------ PAGE EXCERPT
We would like to point out that the notion of high futures prices reducing physical supplies through "hoarding" has nothing to do with a "normal" level of inventories, but whether there exists a positive relationship between futures prices and oil stocks/inventories.

The authors found no significant correlation between next month's future's price and current inventories, but the calculus changes the further you go out. Specifically:

Thus, a ten percent increase in the six month futures price is associated with 1.35 percent increase in inventories which is in turn associated with a decrease in oil supplies of 5.16 percent....

These results imply that if the six months futures price were to fall by twenty percent, the real price of crude would decline by more than thirty percent from its present-day levels.

The authors conclude that if Congress wants to restrain speculation, regulators "should keep the shorter-term futures contracts and eliminate the more speculative six months futures contracts."

Better minds than mine can evaluate the math. Maybe Krugman will be encouraged to take another stab, seeing as how he is called out by name by the Hofstra professors. But I was distracted by how blithely the authors dismissed the problem of global supply in their introductory remarks. It seems clear that one of the major factors pushing oil prices higher and higher is the expectation that supply will be constricted in the future. You can call that speculation if you want, or you can call that rational analysis of the available facts.

But the authors wave their hands at this problem in a few sentences, citing news accounts of testimony before Congress by Cambridge Energy Research Associates in 2005.
------------
------ INFORMATION GIVEN
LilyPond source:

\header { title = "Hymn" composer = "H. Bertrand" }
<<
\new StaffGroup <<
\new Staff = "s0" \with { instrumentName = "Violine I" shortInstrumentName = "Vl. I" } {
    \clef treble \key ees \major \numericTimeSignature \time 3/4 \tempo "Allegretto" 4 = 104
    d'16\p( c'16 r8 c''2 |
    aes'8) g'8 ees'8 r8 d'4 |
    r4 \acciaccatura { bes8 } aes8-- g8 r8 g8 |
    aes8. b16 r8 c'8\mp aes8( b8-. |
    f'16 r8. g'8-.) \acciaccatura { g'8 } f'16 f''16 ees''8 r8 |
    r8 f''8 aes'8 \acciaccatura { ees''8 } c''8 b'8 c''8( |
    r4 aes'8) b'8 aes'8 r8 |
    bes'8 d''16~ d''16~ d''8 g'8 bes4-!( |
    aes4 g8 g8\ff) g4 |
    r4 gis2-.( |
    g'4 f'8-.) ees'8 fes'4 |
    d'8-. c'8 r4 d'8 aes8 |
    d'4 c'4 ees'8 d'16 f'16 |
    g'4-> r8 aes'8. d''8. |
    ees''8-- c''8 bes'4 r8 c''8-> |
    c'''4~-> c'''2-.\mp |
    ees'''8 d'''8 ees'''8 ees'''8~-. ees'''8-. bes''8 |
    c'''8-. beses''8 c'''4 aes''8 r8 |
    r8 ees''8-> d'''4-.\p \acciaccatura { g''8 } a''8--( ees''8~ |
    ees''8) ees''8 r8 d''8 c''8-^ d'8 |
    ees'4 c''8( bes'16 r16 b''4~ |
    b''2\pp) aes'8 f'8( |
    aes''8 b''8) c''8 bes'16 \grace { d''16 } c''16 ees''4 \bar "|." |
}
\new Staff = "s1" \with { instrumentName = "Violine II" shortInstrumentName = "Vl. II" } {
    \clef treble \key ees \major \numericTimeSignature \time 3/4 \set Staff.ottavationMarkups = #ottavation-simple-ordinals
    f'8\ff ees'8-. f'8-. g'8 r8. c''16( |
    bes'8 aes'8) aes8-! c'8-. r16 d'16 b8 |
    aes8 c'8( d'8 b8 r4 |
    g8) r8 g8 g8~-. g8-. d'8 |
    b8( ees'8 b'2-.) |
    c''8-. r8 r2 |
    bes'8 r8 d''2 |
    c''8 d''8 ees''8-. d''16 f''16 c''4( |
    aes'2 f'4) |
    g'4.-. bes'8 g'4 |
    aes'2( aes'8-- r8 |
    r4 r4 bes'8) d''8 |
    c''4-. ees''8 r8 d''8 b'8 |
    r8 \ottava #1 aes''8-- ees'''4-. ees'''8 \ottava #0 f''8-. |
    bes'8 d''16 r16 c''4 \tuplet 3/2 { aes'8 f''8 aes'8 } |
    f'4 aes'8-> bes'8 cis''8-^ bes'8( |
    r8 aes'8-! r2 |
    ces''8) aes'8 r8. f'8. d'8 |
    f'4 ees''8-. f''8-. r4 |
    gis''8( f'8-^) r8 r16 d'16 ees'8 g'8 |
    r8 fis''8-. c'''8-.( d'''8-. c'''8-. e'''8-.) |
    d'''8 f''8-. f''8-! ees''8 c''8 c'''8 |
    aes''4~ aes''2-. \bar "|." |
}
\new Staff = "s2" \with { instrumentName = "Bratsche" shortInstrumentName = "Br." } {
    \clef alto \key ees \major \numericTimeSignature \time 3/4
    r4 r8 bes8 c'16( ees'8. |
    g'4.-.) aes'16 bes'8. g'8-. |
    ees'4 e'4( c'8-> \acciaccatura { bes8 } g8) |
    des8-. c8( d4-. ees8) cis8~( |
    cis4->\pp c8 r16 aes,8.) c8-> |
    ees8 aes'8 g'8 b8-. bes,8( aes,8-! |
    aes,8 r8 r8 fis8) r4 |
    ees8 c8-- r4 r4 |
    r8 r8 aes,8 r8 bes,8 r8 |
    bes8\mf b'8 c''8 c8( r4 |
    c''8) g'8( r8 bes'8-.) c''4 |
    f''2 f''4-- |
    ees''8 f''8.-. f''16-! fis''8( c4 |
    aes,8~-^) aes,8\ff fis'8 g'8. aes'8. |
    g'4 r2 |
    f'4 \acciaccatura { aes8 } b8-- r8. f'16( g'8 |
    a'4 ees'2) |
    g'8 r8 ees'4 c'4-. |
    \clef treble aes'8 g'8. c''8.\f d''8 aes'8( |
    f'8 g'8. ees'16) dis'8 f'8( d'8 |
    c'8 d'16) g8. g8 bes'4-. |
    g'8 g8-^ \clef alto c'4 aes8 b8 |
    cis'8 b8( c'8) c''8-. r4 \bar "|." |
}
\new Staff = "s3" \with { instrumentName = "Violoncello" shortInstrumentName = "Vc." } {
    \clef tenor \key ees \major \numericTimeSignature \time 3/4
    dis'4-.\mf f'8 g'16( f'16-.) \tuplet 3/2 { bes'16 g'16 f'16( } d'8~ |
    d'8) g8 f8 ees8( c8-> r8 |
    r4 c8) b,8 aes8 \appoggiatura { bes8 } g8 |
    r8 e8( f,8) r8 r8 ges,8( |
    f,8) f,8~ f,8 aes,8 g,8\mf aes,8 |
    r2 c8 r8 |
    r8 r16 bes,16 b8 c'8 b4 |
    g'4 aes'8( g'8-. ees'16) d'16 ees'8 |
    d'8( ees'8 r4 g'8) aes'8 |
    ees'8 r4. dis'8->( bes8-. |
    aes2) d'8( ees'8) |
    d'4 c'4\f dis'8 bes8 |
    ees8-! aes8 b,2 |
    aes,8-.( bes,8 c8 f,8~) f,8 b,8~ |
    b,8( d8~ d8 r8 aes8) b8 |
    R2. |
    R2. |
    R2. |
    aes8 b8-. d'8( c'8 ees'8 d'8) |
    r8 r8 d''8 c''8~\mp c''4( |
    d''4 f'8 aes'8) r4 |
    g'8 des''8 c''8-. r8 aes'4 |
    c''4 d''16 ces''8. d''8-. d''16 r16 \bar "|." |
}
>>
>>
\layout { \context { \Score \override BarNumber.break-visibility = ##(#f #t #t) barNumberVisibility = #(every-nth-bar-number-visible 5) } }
------------
TASK LIST:
(A) In the oil futures excerpt, what percentage increase in inventories goes with a ten percent rise in the six month futures price?
(B) Reproduce part of the oil futures excerpt word for word, beginning at the words "Better minds than" and stopping after "Associates in 2005.".
(C) Write what comes next in the oil futures excerpt, picking up after its final sentence.
The records were taken from a different source than the oil futures excerpt.

OUTPUTS FOR THE TASKS:
(A) A 1.35 percent increase in inventories.

(B)
Better minds than mine can evaluate the math. Maybe Krugman will be encouraged to take another stab, seeing as how he is called out by name by the Hofstra professors. But I was distracted by how blithely the authors dismissed the problem of global supply in their introductory remarks. It seems clear that one of the major factors pushing oil prices higher and higher is the expectation that supply will be constricted in the future. You can call that speculation if you want, or you can call that rational analysis of the available facts.

But the authors wave their hands at this problem in a few sentences, citing news accounts of testimony before Congress by Cambridge Energy Research Associates in 2005.

(C)
Moreover, an analysis of global oil production and development demonstrates that the world is not running out of oil in the near-term, and a large increase in the availability of unconventional oils will expand global liquid hydrocarbons capacity by as much as one-fourth in the next ten years.

Another 20 million barrels of oil a day by 2015? That would be truly remarkable, requiring huge expansions of oil sands and oil shale resources, vastly increased production out of Saudi Arabia, and the discovery of replacements for the sharply declining production in Mexico, Russia and the North Sea. And in the unlikely event that such an expansion did come to pass, as testimony two weeks ago by CERA's chairman Daniel Yergin observed, it's not going to be cheap. Not only are the newer, "unconventional" sources of oil inherently more expensive to develop, but the oil industry is facing severe shortages of manpower and equipment. Ramping up current supply by 25 percent in just ten years will cost a pretty penny.

Speculate on that.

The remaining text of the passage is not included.